» Brief: If a line below includes the string "Tuotteet", copy it.

Collected data entries
* * * *

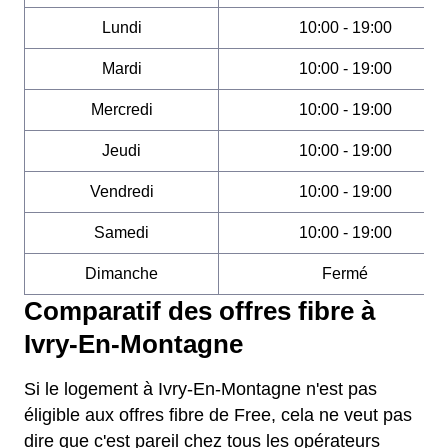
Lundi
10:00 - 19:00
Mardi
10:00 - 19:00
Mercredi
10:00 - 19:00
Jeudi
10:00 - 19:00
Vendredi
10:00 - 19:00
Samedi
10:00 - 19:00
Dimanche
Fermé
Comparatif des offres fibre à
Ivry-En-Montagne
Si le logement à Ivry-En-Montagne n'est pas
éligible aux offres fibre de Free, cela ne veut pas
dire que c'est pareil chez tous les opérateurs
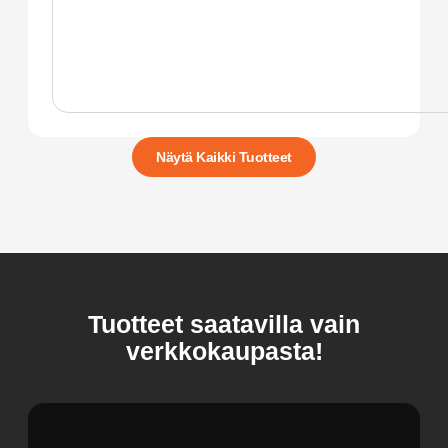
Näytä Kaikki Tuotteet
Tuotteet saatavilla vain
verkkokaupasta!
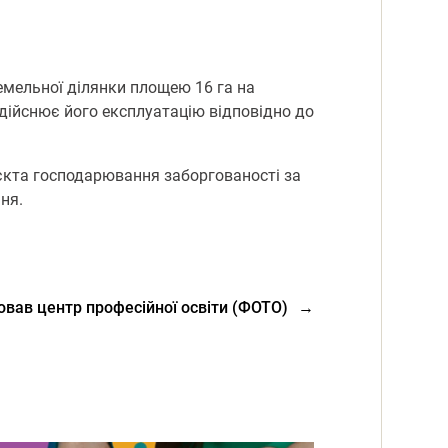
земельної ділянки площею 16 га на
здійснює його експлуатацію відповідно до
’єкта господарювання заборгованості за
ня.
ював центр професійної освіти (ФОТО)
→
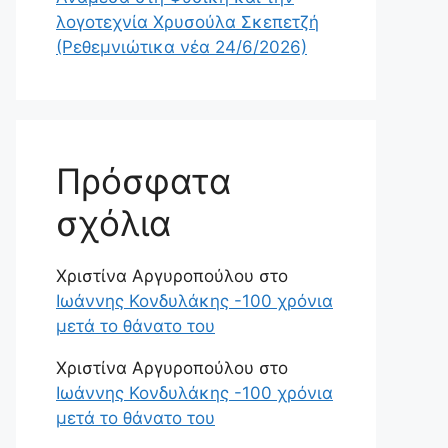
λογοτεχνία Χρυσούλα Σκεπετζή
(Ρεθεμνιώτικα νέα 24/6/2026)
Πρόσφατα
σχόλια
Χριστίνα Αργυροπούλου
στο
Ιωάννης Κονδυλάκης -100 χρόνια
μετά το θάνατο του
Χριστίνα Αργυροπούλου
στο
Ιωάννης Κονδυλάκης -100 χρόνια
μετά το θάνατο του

* * * *

» Output:
Näytä Kaikki Tuotteet
Tuotteet saatavilla vain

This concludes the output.